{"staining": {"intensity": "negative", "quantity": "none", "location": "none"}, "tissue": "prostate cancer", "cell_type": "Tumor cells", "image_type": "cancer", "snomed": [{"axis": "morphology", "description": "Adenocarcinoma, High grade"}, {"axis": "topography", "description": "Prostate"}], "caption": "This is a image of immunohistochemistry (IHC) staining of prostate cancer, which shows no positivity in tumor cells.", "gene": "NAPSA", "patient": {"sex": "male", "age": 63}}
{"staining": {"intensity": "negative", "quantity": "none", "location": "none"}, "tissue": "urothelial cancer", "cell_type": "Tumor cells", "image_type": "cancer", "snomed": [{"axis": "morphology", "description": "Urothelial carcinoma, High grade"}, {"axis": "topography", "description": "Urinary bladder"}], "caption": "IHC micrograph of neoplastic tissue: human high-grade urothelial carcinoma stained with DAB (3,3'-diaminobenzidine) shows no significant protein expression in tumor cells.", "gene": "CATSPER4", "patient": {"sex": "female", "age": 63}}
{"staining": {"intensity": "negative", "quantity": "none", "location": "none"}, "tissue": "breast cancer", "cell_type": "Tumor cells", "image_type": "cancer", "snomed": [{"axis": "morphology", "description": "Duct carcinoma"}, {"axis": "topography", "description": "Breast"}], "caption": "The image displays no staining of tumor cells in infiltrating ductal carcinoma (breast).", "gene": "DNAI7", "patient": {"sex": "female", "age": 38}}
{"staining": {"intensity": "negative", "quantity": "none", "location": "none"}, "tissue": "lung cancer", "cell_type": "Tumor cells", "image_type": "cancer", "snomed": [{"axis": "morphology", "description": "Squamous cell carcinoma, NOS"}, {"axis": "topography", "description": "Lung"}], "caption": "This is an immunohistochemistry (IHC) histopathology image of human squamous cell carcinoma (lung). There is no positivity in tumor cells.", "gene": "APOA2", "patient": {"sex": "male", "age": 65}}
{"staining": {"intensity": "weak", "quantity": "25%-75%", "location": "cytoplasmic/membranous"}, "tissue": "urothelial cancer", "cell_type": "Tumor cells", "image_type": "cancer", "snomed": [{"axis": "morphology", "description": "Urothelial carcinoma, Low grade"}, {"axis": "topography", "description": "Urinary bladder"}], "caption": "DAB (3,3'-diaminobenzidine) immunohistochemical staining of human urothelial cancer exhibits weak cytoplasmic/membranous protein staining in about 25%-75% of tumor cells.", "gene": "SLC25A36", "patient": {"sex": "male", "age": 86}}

▸ **THE PROBLEM**: All of the entries above should be transcribed exactly, line for line.

▸ **TASK RESULT**:
{"staining": {"intensity": "negative", "quantity": "none", "location": "none"}, "tissue": "prostate cancer", "cell_type": "Tumor cells", "image_type": "cancer", "snomed": [{"axis": "morphology", "description": "Adenocarcinoma, High grade"}, {"axis": "topography", "description": "Prostate"}], "caption": "This is a image of immunohistochemistry (IHC) staining of prostate cancer, which shows no positivity in tumor cells.", "gene": "NAPSA", "patient": {"sex": "male", "age": 63}}
{"staining": {"intensity": "negative", "quantity": "none", "location": "none"}, "tissue": "urothelial cancer", "cell_type": "Tumor cells", "image_type": "cancer", "snomed": [{"axis": "morphology", "description": "Urothelial carcinoma, High grade"}, {"axis": "topography", "description": "Urinary bladder"}], "caption": "IHC micrograph of neoplastic tissue: human high-grade urothelial carcinoma stained with DAB (3,3'-diaminobenzidine) shows no significant protein expression in tumor cells.", "gene": "CATSPER4", "patient": {"sex": "female", "age": 63}}
{"staining": {"intensity": "negative", "quantity": "none", "location": "none"}, "tissue": "breast cancer", "cell_type": "Tumor cells", "image_type": "cancer", "snomed": [{"axis": "morphology", "description": "Duct carcinoma"}, {"axis": "topography", "description": "Breast"}], "caption": "The image displays no staining of tumor cells in infiltrating ductal carcinoma (breast).", "gene": "DNAI7", "patient": {"sex": "female", "age": 38}}
{"staining": {"intensity": "negative", "quantity": "none", "location": "none"}, "tissue": "lung cancer", "cell_type": "Tumor cells", "image_type": "cancer", "snomed": [{"axis": "morphology", "description": "Squamous cell carcinoma, NOS"}, {"axis": "topography", "description": "Lung"}], "caption": "This is an immunohistochemistry (IHC) histopathology image of human squamous cell carcinoma (lung). There is no positivity in tumor cells.", "gene": "APOA2", "patient": {"sex": "male", "age": 65}}
{"staining": {"intensity": "weak", "quantity": "25%-75%", "location": "cytoplasmic/membranous"}, "tissue": "urothelial cancer", "cell_type": "Tumor cells", "image_type": "cancer", "snomed": [{"axis": "morphology", "description": "Urothelial carcinoma, Low grade"}, {"axis": "topography", "description": "Urinary bladder"}], "caption": "DAB (3,3'-diaminobenzidine) immunohistochemical staining of human urothelial cancer exhibits weak cytoplasmic/membranous protein staining in about 25%-75% of tumor cells.", "gene": "SLC25A36", "patient": {"sex": "male", "age": 86}}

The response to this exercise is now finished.